EXTRACTED MATERIAL:
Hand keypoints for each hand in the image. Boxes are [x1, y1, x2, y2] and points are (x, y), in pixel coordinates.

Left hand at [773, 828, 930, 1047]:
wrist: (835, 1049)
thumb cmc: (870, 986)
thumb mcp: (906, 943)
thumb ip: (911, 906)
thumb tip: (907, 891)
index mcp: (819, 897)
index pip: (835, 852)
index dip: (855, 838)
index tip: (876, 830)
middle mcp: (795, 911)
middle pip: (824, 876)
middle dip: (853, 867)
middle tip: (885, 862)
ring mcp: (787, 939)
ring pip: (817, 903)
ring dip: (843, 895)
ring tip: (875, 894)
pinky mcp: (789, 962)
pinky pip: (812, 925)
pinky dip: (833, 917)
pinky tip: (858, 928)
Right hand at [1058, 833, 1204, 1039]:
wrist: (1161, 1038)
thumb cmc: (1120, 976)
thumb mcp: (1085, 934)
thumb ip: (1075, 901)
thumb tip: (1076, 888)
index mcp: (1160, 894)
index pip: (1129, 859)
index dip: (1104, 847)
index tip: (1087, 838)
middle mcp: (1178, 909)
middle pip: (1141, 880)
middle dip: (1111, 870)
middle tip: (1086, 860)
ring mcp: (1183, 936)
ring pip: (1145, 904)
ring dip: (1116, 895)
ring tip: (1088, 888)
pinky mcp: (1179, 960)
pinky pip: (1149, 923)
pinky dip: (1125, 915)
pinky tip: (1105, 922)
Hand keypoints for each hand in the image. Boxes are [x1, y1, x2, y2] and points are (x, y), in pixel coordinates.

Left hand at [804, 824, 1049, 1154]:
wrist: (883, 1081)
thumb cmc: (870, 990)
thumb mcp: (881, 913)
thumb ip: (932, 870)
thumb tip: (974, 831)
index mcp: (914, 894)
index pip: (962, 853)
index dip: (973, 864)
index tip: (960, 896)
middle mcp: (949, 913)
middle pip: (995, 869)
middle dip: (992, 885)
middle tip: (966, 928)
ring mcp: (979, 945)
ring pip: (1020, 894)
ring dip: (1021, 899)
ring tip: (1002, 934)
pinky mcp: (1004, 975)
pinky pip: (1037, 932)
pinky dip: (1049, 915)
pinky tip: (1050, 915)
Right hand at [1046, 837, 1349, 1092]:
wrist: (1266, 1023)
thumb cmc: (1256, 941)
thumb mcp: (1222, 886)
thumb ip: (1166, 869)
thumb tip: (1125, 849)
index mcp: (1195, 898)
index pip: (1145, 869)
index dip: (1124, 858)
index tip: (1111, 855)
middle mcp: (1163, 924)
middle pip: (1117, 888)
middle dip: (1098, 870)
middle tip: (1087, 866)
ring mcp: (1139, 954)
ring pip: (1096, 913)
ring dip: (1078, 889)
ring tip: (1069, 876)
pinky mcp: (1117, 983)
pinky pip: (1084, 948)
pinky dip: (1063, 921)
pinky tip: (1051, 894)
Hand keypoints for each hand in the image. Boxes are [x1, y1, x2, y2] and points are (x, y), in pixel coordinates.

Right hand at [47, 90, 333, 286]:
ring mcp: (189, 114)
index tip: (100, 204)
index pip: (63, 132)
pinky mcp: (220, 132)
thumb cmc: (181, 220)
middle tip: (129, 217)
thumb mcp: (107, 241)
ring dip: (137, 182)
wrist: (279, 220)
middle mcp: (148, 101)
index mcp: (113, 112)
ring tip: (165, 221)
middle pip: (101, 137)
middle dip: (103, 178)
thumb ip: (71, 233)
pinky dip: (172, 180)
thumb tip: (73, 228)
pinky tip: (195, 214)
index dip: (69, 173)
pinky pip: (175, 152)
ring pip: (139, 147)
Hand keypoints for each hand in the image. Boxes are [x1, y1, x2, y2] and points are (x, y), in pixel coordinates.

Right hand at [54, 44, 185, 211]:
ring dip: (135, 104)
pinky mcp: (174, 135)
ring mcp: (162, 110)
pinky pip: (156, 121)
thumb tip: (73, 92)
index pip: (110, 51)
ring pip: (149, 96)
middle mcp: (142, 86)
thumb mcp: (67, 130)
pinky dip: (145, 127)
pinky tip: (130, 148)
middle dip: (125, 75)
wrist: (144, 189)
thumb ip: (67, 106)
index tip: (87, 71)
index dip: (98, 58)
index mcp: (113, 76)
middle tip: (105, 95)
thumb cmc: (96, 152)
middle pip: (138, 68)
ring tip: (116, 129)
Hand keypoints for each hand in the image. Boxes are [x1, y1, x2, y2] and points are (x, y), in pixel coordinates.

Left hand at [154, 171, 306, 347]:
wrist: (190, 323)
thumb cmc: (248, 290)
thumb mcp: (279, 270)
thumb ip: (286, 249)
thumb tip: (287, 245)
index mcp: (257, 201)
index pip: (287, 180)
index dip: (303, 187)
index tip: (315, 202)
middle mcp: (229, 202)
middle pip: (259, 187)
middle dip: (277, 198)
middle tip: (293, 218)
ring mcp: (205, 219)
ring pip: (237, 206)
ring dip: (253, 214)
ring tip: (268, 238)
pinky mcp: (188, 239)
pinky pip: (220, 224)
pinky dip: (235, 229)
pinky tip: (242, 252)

YOUR TASK:
Exactly as written above, please repeat the entries.

WRITTEN RESPONSE:
Hand keypoints for each hand in the image. Boxes are [x1, y1, x2, y2] and points are (x, y), in pixel coordinates.

Left hand at [773, 828, 930, 1047]:
wrist: (835, 1049)
thumb cmc: (870, 986)
thumb mcp: (906, 943)
thumb ip: (911, 906)
thumb tip: (907, 891)
index mcp: (819, 897)
index pip: (835, 852)
index dip: (855, 838)
index tip: (876, 830)
middle mcp: (795, 911)
middle pip: (824, 876)
middle dip: (853, 867)
middle tip: (885, 862)
ring mcp: (787, 939)
ring pip: (817, 903)
ring dip: (843, 895)
ring tip: (875, 894)
pinky mcp: (789, 962)
pinky pip: (812, 925)
pinky dip: (833, 917)
pinky tip: (858, 928)
Right hand at [1058, 833, 1204, 1039]:
wrist: (1161, 1038)
thumb cmc: (1120, 976)
thumb mcp: (1085, 934)
thumb ip: (1075, 901)
thumb tip: (1076, 888)
index mcp: (1160, 894)
index pip: (1129, 859)
index dip: (1104, 847)
index tip: (1087, 838)
middle mcp: (1178, 909)
middle pip: (1141, 880)
middle dip: (1111, 870)
middle tip: (1086, 860)
ring mcp: (1183, 936)
ring pip: (1145, 904)
ring dip: (1116, 895)
ring tip: (1088, 888)
pinky mcp: (1179, 960)
pinky pip: (1149, 923)
pinky dip: (1125, 915)
pinky tip: (1105, 922)
Hand keypoints for each hand in the image. Boxes are [x1, y1, x2, y2] and points are (x, y), in pixel coordinates.

Left hand at [804, 824, 1049, 1154]:
wrist: (883, 1081)
thumb cmc: (870, 990)
thumb mcp: (881, 913)
thumb ip: (932, 870)
thumb tip: (974, 831)
index mcp: (914, 894)
index pip: (962, 853)
index dip: (973, 864)
index tip: (960, 896)
middle mcp: (949, 913)
middle pip: (995, 869)
middle dip: (992, 885)
middle tip: (966, 928)
ring mcp: (979, 945)
ring pip: (1020, 894)
ring dip: (1021, 899)
ring tip: (1002, 934)
pinky mcp: (1004, 975)
pinky pip: (1037, 932)
pinky dip: (1049, 915)
pinky tip: (1050, 915)
Right hand at [1046, 837, 1349, 1092]:
wrist: (1266, 1023)
thumb cmc: (1256, 941)
thumb mcp: (1222, 886)
thumb ip: (1166, 869)
thumb tip: (1125, 849)
index mcp: (1195, 898)
index pip: (1145, 869)
index dip: (1124, 858)
index tip: (1111, 855)
middle mcp: (1163, 924)
middle pip: (1117, 888)
middle dip: (1098, 870)
middle tip: (1087, 866)
ring mcp: (1139, 954)
ring pip: (1096, 913)
ring dip: (1078, 889)
ring tip: (1069, 876)
pinky mcp: (1117, 983)
pinky pip: (1084, 948)
pinky dip: (1063, 921)
pinky tip: (1051, 894)
Hand keypoints for each hand in the image. Boxes are [x1, y1, x2, y2] and points are (x, y), in pixel coordinates.

Right hand at [47, 90, 333, 286]:
ring mcp: (189, 114)
index tip: (100, 204)
index pip: (63, 132)
pinky mcp: (220, 132)
thumb cmc: (181, 220)
middle tip: (129, 217)
thumb mcp: (107, 241)
ring dip: (137, 182)
wrist: (279, 220)
middle mcp: (148, 101)
index mcp: (113, 112)
ring tip: (165, 221)
middle pip: (101, 137)
middle dip: (103, 178)
thumb ip: (71, 233)
pinky dip: (172, 180)
thumb tip: (73, 228)
pinky tip: (195, 214)
index dip: (69, 173)
pinky pip: (175, 152)
ring pip: (139, 147)
Hand keypoints for each hand in the image. Boxes are [x1, y1, x2, y2] and points are (x, y), in pixel coordinates.

Right hand at [54, 44, 185, 211]:
ring dip: (135, 104)
pinky mcp: (174, 135)
ring mcp: (162, 110)
pinky pip: (156, 121)
thumb tip: (73, 92)
index pip: (110, 51)
ring pip: (149, 96)
middle mcp: (142, 86)
thumb mcp: (67, 130)
pinky dip: (145, 127)
pinky tip: (130, 148)
middle dip: (125, 75)
wrist: (144, 189)
thumb ip: (67, 106)
index tip: (87, 71)
index dip: (98, 58)
index mcp: (113, 76)
middle tip: (105, 95)
thumb cmc: (96, 152)
middle pip: (138, 68)
ring tip: (116, 129)
Hand keypoints for each hand in the image. Boxes are [x1, y1, x2, y2] and points are (x, y), in pixel coordinates.

Left hand at [154, 171, 306, 347]:
wrist: (190, 323)
thumb cmc: (248, 290)
thumb mcp: (279, 270)
thumb ip: (286, 249)
thumb tip: (287, 245)
index mcp: (257, 201)
index pip: (287, 180)
index dip: (303, 187)
index tip: (315, 202)
middle mcp: (229, 202)
middle pip: (259, 187)
middle dip: (277, 198)
middle tip: (293, 218)
ring mcp: (205, 219)
ring pip: (237, 206)
ring dip: (253, 214)
ring tip: (268, 238)
pinky mcp: (188, 239)
pinky pip: (220, 224)
pinky dip: (235, 229)
pinky tip: (242, 252)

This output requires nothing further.